Transcribed page contents >>
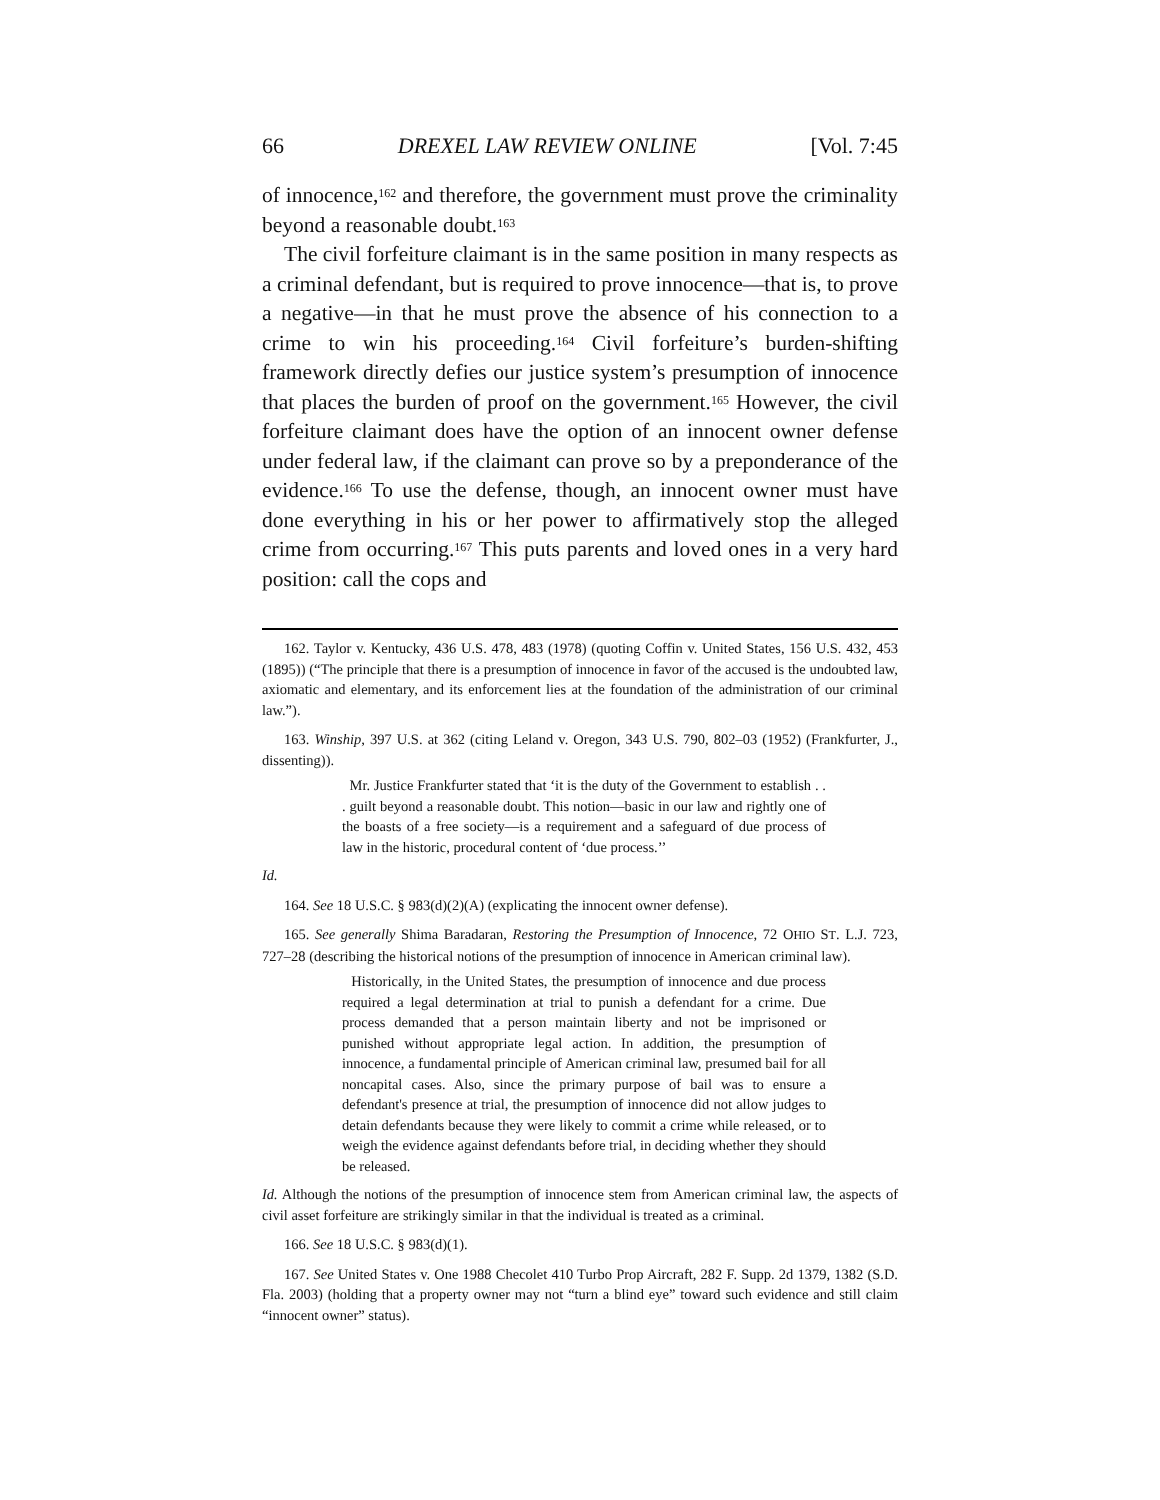66 DREXEL LAW REVIEW ONLINE [Vol. 7:45
of innocence,<sup>162</sup> and therefore, the government must prove the criminality beyond a reasonable doubt.<sup>163</sup>
The civil forfeiture claimant is in the same position in many respects as a criminal defendant, but is required to prove innocence—that is, to prove a negative—in that he must prove the absence of his connection to a crime to win his proceeding.<sup>164</sup> Civil forfeiture’s burden-shifting framework directly defies our justice system’s presumption of innocence that places the burden of proof on the government.<sup>165</sup> However, the civil forfeiture claimant does have the option of an innocent owner defense under federal law, if the claimant can prove so by a preponderance of the evidence.<sup>166</sup> To use the defense, though, an innocent owner must have done everything in his or her power to affirmatively stop the alleged crime from occurring.<sup>167</sup> This puts parents and loved ones in a very hard position: call the cops and
162. Taylor v. Kentucky, 436 U.S. 478, 483 (1978) (quoting Coffin v. United States, 156 U.S. 432, 453 (1895)) (“The principle that there is a presumption of innocence in favor of the accused is the undoubted law, axiomatic and elementary, and its enforcement lies at the foundation of the administration of our criminal law.”).
163. Winship, 397 U.S. at 362 (citing Leland v. Oregon, 343 U.S. 790, 802–03 (1952) (Frankfurter, J., dissenting)).
Mr. Justice Frankfurter stated that ‘it is the duty of the Government to establish . . . guilt beyond a reasonable doubt. This notion—basic in our law and rightly one of the boasts of a free society—is a requirement and a safeguard of due process of law in the historic, procedural content of ‘due process.’’
Id.
164. See 18 U.S.C. § 983(d)(2)(A) (explicating the innocent owner defense).
165. See generally Shima Baradaran, Restoring the Presumption of Innocence, 72 OHIO ST. L.J. 723, 727–28 (describing the historical notions of the presumption of innocence in American criminal law).
Historically, in the United States, the presumption of innocence and due process required a legal determination at trial to punish a defendant for a crime. Due process demanded that a person maintain liberty and not be imprisoned or punished without appropriate legal action. In addition, the presumption of innocence, a fundamental principle of American criminal law, presumed bail for all noncapital cases. Also, since the primary purpose of bail was to ensure a defendant's presence at trial, the presumption of innocence did not allow judges to detain defendants because they were likely to commit a crime while released, or to weigh the evidence against defendants before trial, in deciding whether they should be released.
Id. Although the notions of the presumption of innocence stem from American criminal law, the aspects of civil asset forfeiture are strikingly similar in that the individual is treated as a criminal.
166. See 18 U.S.C. § 983(d)(1).
167. See United States v. One 1988 Checolet 410 Turbo Prop Aircraft, 282 F. Supp. 2d 1379, 1382 (S.D. Fla. 2003) (holding that a property owner may not “turn a blind eye” toward such evidence and still claim “innocent owner” status).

Assigned task >>
Could you return exactly the stretch of the data above that starts at the line with "Historically, in the" and ends at the line with "166. See 18 U.S.C. § 983(d)(1).", both lines included?

Exercise output >>
Historically, in the United States, the presumption of innocence and due process required a legal determination at trial to punish a defendant for a crime. Due process demanded that a person maintain liberty and not be imprisoned or punished without appropriate legal action. In addition, the presumption of innocence, a fundamental principle of American criminal law, presumed bail for all noncapital cases. Also, since the primary purpose of bail was to ensure a defendant's presence at trial, the presumption of innocence did not allow judges to detain defendants because they were likely to commit a crime while released, or to weigh the evidence against defendants before trial, in deciding whether they should be released.
Id. Although the notions of the presumption of innocence stem from American criminal law, the aspects of civil asset forfeiture are strikingly similar in that the individual is treated as a criminal.
166. See 18 U.S.C. § 983(d)(1).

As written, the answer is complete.